### Work item
An exact copy of every record is needed.

### Data shown

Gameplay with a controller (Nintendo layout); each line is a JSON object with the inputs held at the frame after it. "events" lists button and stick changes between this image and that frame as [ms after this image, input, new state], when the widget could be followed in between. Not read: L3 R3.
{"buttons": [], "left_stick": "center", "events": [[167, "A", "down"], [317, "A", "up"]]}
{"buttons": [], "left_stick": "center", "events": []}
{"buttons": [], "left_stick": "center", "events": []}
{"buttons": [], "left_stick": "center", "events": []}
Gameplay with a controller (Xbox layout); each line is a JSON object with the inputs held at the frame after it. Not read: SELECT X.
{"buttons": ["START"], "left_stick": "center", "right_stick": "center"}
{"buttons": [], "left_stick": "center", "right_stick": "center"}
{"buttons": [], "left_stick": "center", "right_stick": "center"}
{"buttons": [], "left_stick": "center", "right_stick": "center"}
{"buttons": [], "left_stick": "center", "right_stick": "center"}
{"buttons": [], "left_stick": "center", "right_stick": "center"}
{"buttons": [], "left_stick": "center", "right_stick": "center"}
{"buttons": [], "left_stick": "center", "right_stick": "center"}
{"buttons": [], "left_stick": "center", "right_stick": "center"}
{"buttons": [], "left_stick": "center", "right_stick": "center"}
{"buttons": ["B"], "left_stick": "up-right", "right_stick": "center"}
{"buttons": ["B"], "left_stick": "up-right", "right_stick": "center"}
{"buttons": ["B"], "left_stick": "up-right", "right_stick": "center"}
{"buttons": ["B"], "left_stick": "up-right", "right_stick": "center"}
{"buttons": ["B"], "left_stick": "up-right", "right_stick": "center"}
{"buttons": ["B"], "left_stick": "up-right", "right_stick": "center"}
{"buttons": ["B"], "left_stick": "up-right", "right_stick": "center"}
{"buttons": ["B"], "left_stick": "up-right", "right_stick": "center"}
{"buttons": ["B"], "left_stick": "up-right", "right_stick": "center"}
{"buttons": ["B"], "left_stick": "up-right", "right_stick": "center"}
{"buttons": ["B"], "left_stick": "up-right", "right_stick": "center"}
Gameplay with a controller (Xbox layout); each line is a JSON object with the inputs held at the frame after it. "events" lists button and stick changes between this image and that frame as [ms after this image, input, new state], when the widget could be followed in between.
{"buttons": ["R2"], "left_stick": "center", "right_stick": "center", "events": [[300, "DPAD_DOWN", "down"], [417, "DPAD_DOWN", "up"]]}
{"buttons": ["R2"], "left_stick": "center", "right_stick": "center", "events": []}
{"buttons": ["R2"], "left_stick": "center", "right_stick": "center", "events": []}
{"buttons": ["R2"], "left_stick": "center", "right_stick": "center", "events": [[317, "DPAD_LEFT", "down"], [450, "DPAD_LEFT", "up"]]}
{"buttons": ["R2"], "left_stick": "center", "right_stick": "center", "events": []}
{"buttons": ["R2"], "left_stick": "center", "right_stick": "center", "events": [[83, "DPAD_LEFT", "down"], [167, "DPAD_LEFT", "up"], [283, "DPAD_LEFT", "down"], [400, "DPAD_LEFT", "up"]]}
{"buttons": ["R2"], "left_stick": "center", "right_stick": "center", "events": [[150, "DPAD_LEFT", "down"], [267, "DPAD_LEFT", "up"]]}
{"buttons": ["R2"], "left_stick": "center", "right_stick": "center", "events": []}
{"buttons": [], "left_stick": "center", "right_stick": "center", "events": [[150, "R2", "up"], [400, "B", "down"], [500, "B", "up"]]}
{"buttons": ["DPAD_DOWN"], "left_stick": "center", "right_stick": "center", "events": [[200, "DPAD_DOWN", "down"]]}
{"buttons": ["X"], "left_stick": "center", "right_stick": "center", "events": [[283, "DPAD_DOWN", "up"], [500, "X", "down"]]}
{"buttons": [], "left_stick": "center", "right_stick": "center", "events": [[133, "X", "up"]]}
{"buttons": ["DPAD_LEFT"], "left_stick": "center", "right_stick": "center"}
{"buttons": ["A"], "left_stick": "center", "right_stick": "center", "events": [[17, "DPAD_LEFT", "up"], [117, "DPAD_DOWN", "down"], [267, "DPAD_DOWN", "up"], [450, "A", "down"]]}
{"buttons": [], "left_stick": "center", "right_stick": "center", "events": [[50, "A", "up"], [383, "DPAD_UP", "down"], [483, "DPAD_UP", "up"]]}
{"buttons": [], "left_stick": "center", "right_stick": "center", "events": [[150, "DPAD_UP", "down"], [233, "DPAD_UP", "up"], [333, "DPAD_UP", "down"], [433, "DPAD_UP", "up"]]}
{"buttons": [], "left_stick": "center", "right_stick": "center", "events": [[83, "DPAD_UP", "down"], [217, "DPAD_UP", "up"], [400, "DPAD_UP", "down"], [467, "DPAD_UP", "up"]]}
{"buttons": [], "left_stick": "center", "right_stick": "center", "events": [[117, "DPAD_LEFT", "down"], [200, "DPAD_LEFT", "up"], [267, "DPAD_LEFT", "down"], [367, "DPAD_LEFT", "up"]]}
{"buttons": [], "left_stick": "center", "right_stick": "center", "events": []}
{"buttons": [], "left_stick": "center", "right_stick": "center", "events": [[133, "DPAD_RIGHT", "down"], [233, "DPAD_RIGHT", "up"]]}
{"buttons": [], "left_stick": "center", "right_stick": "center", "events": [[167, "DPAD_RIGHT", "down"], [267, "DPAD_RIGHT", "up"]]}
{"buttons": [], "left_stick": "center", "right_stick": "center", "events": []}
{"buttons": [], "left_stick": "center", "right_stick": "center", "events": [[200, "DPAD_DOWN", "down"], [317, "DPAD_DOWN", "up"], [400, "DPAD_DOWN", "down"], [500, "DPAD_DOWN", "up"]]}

### Response area
Gameplay with a controller (Nintendo layout); each line is a JSON object with the inputs held at the frame after it. "events" lists button and stick changes between this image and that frame as [ms after this image, input, new state], when the widget could be followed in between. Not read: L3 R3.
{"buttons": [], "left_stick": "center", "events": [[167, "A", "down"], [317, "A", "up"]]}
{"buttons": [], "left_stick": "center", "events": []}
{"buttons": [], "left_stick": "center", "events": []}
{"buttons": [], "left_stick": "center", "events": []}
Gameplay with a controller (Xbox layout); each line is a JSON object with the inputs held at the frame after it. Not read: SELECT X.
{"buttons": ["START"], "left_stick": "center", "right_stick": "center"}
{"buttons": [], "left_stick": "center", "right_stick": "center"}
{"buttons": [], "left_stick": "center", "right_stick": "center"}
{"buttons": [], "left_stick": "center", "right_stick": "center"}
{"buttons": [], "left_stick": "center", "right_stick": "center"}
{"buttons": [], "left_stick": "center", "right_stick": "center"}
{"buttons": [], "left_stick": "center", "right_stick": "center"}
{"buttons": [], "left_stick": "center", "right_stick": "center"}
{"buttons": [], "left_stick": "center", "right_stick": "center"}
{"buttons": [], "left_stick": "center", "right_stick": "center"}
{"buttons": ["B"], "left_stick": "up-right", "right_stick": "center"}
{"buttons": ["B"], "left_stick": "up-right", "right_stick": "center"}
{"buttons": ["B"], "left_stick": "up-right", "right_stick": "center"}
{"buttons": ["B"], "left_stick": "up-right", "right_stick": "center"}
{"buttons": ["B"], "left_stick": "up-right", "right_stick": "center"}
{"buttons": ["B"], "left_stick": "up-right", "right_stick": "center"}
{"buttons": ["B"], "left_stick": "up-right", "right_stick": "center"}
{"buttons": ["B"], "left_stick": "up-right", "right_stick": "center"}
{"buttons": ["B"], "left_stick": "up-right", "right_stick": "center"}
{"buttons": ["B"], "left_stick": "up-right", "right_stick": "center"}
{"buttons": ["B"], "left_stick": "up-right", "right_stick": "center"}
Gameplay with a controller (Xbox layout); each line is a JSON object with the inputs held at the frame after it. "events" lists button and stick changes between this image and that frame as [ms after this image, input, new state], when the widget could be followed in between.
{"buttons": ["R2"], "left_stick": "center", "right_stick": "center", "events": [[300, "DPAD_DOWN", "down"], [417, "DPAD_DOWN", "up"]]}
{"buttons": ["R2"], "left_stick": "center", "right_stick": "center", "events": []}
{"buttons": ["R2"], "left_stick": "center", "right_stick": "center", "events": []}
{"buttons": ["R2"], "left_stick": "center", "right_stick": "center", "events": [[317, "DPAD_LEFT", "down"], [450, "DPAD_LEFT", "up"]]}
{"buttons": ["R2"], "left_stick": "center", "right_stick": "center", "events": []}
{"buttons": ["R2"], "left_stick": "center", "right_stick": "center", "events": [[83, "DPAD_LEFT", "down"], [167, "DPAD_LEFT", "up"], [283, "DPAD_LEFT", "down"], [400, "DPAD_LEFT", "up"]]}
{"buttons": ["R2"], "left_stick": "center", "right_stick": "center", "events": [[150, "DPAD_LEFT", "down"], [267, "DPAD_LEFT", "up"]]}
{"buttons": ["R2"], "left_stick": "center", "right_stick": "center", "events": []}
{"buttons": [], "left_stick": "center", "right_stick": "center", "events": [[150, "R2", "up"], [400, "B", "down"], [500, "B", "up"]]}
{"buttons": ["DPAD_DOWN"], "left_stick": "center", "right_stick": "center", "events": [[200, "DPAD_DOWN", "down"]]}
{"buttons": ["X"], "left_stick": "center", "right_stick": "center", "events": [[283, "DPAD_DOWN", "up"], [500, "X", "down"]]}
{"buttons": [], "left_stick": "center", "right_stick": "center", "events": [[133, "X", "up"]]}
{"buttons": ["DPAD_LEFT"], "left_stick": "center", "right_stick": "center"}
{"buttons": ["A"], "left_stick": "center", "right_stick": "center", "events": [[17, "DPAD_LEFT", "up"], [117, "DPAD_DOWN", "down"], [267, "DPAD_DOWN", "up"], [450, "A", "down"]]}
{"buttons": [], "left_stick": "center", "right_stick": "center", "events": [[50, "A", "up"], [383, "DPAD_UP", "down"], [483, "DPAD_UP", "up"]]}
{"buttons": [], "left_stick": "center", "right_stick": "center", "events": [[150, "DPAD_UP", "down"], [233, "DPAD_UP", "up"], [333, "DPAD_UP", "down"], [433, "DPAD_UP", "up"]]}
{"buttons": [], "left_stick": "center", "right_stick": "center", "events": [[83, "DPAD_UP", "down"], [217, "DPAD_UP", "up"], [400, "DPAD_UP", "down"], [467, "DPAD_UP", "up"]]}
{"buttons": [], "left_stick": "center", "right_stick": "center", "events": [[117, "DPAD_LEFT", "down"], [200, "DPAD_LEFT", "up"], [267, "DPAD_LEFT", "down"], [367, "DPAD_LEFT", "up"]]}
{"buttons": [], "left_stick": "center", "right_stick": "center", "events": []}
{"buttons": [], "left_stick": "center", "right_stick": "center", "events": [[133, "DPAD_RIGHT", "down"], [233, "DPAD_RIGHT", "up"]]}
{"buttons": [], "left_stick": "center", "right_stick": "center", "events": [[167, "DPAD_RIGHT", "down"], [267, "DPAD_RIGHT", "up"]]}
{"buttons": [], "left_stick": "center", "right_stick": "center", "events": []}
{"buttons": [], "left_stick": "center", "right_stick": "center", "events": [[200, "DPAD_DOWN", "down"], [317, "DPAD_DOWN", "up"], [400, "DPAD_DOWN", "down"], [500, "DPAD_DOWN", "up"]]}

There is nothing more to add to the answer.